Opdrachten —
1 – Geef bij elke bewering aan of die klopt met de tekst over het spaceshuttleprogramma: (a) de eerste lancering van een spaceshuttle was op 12 april 1981; (b) NASA ontwikkelde de spaceshuttle zonder hulp van een andere organisatie; (c) het doel was een herbruikbaar ruimteschip te bouwen. Antwoord telkens met ja of nee en citeer letterlijk de woorden uit de tekst die de doorslag geven.
2 – Schrijf alsjeblieft het stuk uit de tekst over het spaceshuttleprogramma letterlijk over, beginnend bij "Het spaceshuttleprogramma was" en eindigend bij "ruimteveren (space shuttles).".

Aangeleverd fragment —
☆ ☆ ☆ ☆ ☆

Spaceshuttleprogramma

Space Shuttle
Eerste lancering van een spaceshuttle: Columbia, op 12 april 1981

Het spaceshuttleprogramma was een Amerikaans ruimtevaartprogramma om mensen en vracht naar de ruimte te brengen door middel van ruimteveren (space shuttles).

De Amerikaanse ruimtevaartorganisatie NASA begon midden jaren 70, met hulp van de Amerikaanse luchtmacht, aan de ontwikkeling van de spaceshuttle (officieel Space Transportation System genoemd – STS). De gedachte achter de ontwikkeling van het STS was het bouwen van een herbruikbaar ruimteschip om goedkoop en op regelmatige basis ruimtemissies te kunnen vliegen. De structuur van de spaceshuttle is op het moment van lancering: een roestkleurige externe tank, twee slanke Solid Rocket Boosters en het ruimteveer, een gevleugeld ruimtevaartuig, de spaceshuttle in enge zin.

☆ ☆ ☆ ☆ ☆

Oefengegevens —
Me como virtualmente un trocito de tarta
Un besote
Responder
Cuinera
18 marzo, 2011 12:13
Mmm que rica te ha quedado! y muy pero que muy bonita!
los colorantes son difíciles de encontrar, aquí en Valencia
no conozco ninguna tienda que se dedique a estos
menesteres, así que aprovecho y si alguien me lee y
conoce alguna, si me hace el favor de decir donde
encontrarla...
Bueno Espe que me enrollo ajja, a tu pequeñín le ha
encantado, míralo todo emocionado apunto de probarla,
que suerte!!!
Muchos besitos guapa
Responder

☆ ☆ ☆ ☆ ☆

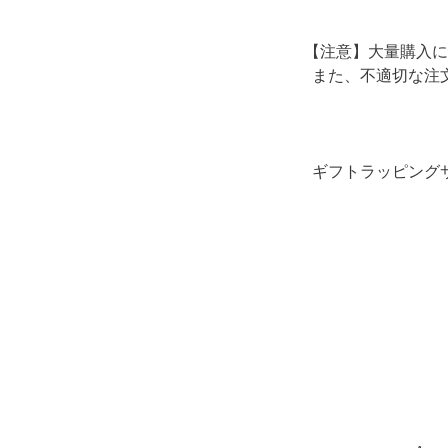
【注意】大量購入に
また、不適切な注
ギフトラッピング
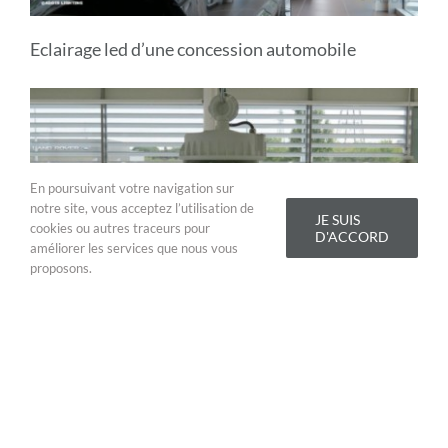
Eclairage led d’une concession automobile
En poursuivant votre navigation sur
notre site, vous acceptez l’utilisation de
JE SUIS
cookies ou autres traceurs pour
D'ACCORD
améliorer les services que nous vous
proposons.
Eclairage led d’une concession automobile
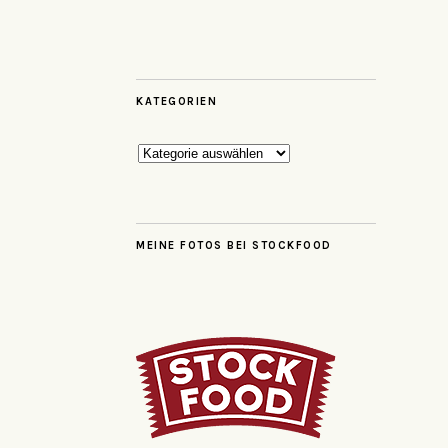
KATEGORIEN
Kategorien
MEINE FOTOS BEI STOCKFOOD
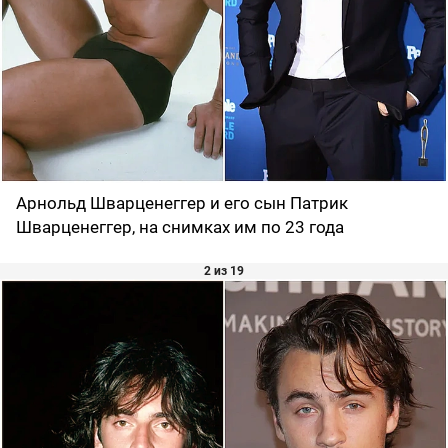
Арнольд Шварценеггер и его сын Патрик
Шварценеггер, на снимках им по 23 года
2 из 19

☆ ☆ ☆ ☆ ☆

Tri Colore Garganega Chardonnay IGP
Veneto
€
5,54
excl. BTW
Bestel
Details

☆ ☆ ☆ ☆ ☆

Antwoorden per opdracht —
1 –
(a) Ja: "Eerste lancering van een spaceshuttle: Columbia, op 12 april 1981"
(b) Nee: "met hulp van de Amerikaanse luchtmacht"
(c) Ja: "het bouwen van een herbruikbaar ruimteschip"

2 –
Het spaceshuttleprogramma was een Amerikaans ruimtevaartprogramma om mensen en vracht naar de ruimte te brengen door middel van ruimteveren (space shuttles).